Let us verify that $d_2$ is a metric. The only thing which is not trivial is the triangle inequality. For $x,y,z \in \mathbb{R}$ we have to show $d_2(x,y) \le d_2(x,z) + d_2(z,y)$. This is trivially true if $y = x$. In case $y \ne x$ we may w.l.o.g. assume that $y > x$, i.e. $y = x + r$ with $r > 0$.
(a) $z \le x$. Then $\lvert y - x \rvert \le \lvert z - x \rvert$, hence $d_2(x,y) \le d_2(x,z)$. The triangle inequality follows.
(b) $z \ge y$. Similar!
(c) $x < z < y$.
(c1) $r \le 1$. This reduces to the triangle inequality for $d_1$.
(c2) $r > 1$. Write $z = x + s$ with $0 < s < r$.
(c2.1) $s \le 1$ and $r - s \le 1$. Then we have to show $\sqrt{r} \le s + (r - s) = r$ which is true since $r > 1$.
(c2.2) $s \le 1$ and $r - s > 1$. Then we have to show $\sqrt{r} \le s + \sqrt{r - s}$. This follows from $(*)$.
(c2.3) $s > 1$ and $r - s \le 1$. Then we have to show $\sqrt{r} \le \sqrt{s} + (r - s) $. This follows agaim from $(*)$.
(c2.4) $s > 1$ and $r - s > 1$. Then we have to show $\sqrt{r} \le \sqrt{s} + \sqrt{r - s}$. This is obvious (take the squares of both sides).
$d_1$ are $d_2$ are uniformly equivalent because $d_2(x,y) \le d_1(x,y)$ and $d_2(x,y) < \min(1,\epsilon)$ implies $d_1(x,y) < \epsilon$ (in fact, we have $d_2(x,y) < 1$ which is only possible when $\lvert y - x \rvert < 1$ so that $d_1(x,y) = d_2(x,y) < \epsilon $).

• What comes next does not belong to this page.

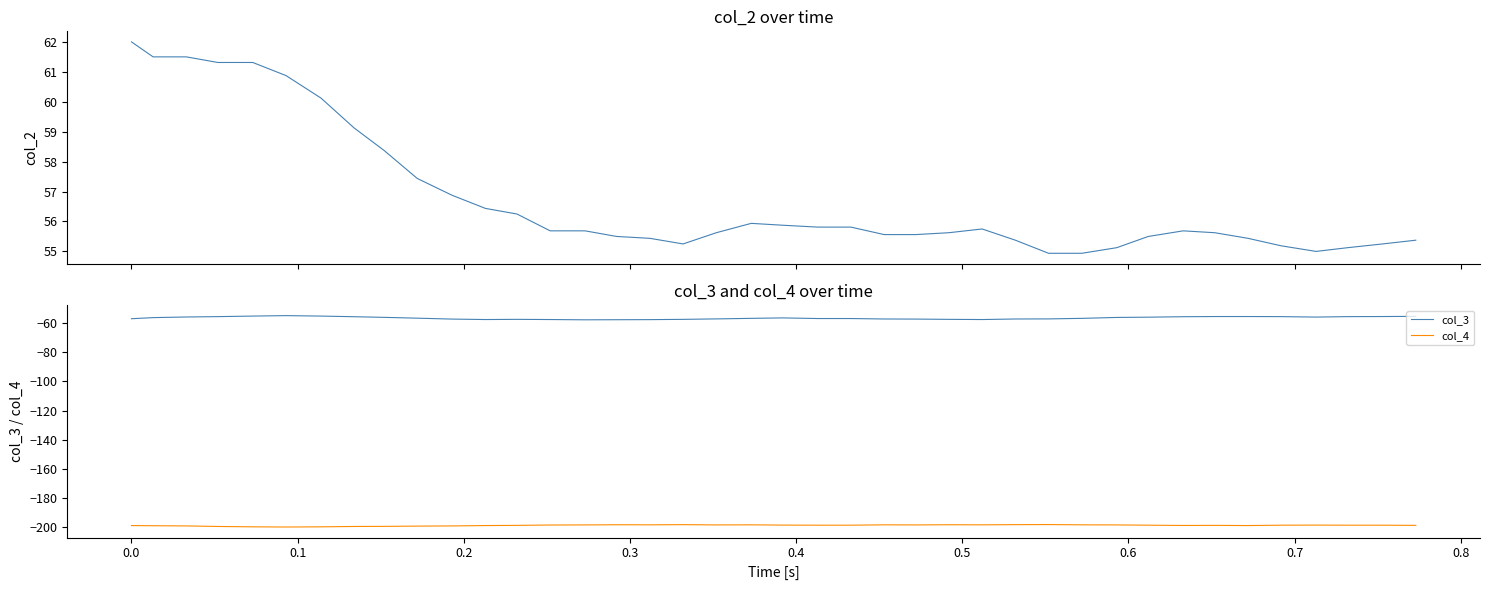

What is the highest value of the col_4 series?

-198.3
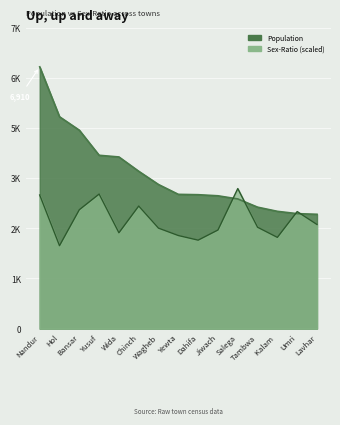

What are all the series names shown in the legend?

POPULATION, SEX-RATIO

$d_1$ and $d_2$ have the same bounded sets. If $B$ is bounded with respect to $d_1$, then it is obviously respect to $d_2$. Let $B$ be unbounded with respect to $d_1$. Then there exist $x_n,y_n \in B$ such that $d_1(x_n,y_n) \ge n$. But then $d_2(x_n,y_n) \ge \sqrt{n}$, hence $B$ be unbounded with respect to $d_2$.
$d_1$ and $d_2$ are not Hölder equivalent. Assume there are $C > 0$ and $\alpha \in (0,1]$ such that $d_1(x,y) \le C (d_2(x,y))^\alpha$. For $\lvert y - x \rvert \ge 1$ this means $\lvert y - x \rvert \le C \lvert y - x \rvert^{\alpha/2}$, i.e. $\lvert y - x \rvert^{1 - \alpha/2} \le C$. But $1 - \alpha/2 \in [1/2,1)$, hence $\lvert y - x \rvert^{1 - \alpha/2}$ cannot bounded by any constant $C$. This is a contradiction.
Best Answer
The textbook you linked distinguishes between $3$ types of equivalence:
•strong equivalence
•uniform equivalence &
•equivalence.
Evidently the condition that the identity map and its inverse be uniformly continuous corresponds to uniform equivalence. But strong equivalence is stronger, and is the one for which bounded sets are preserved.
As pointed out in the text, $\rho\le C\sigma$ may fail under uniform equivalence. In particular, it may fail when $\sigma =\frac{\rho}{1+\rho}$.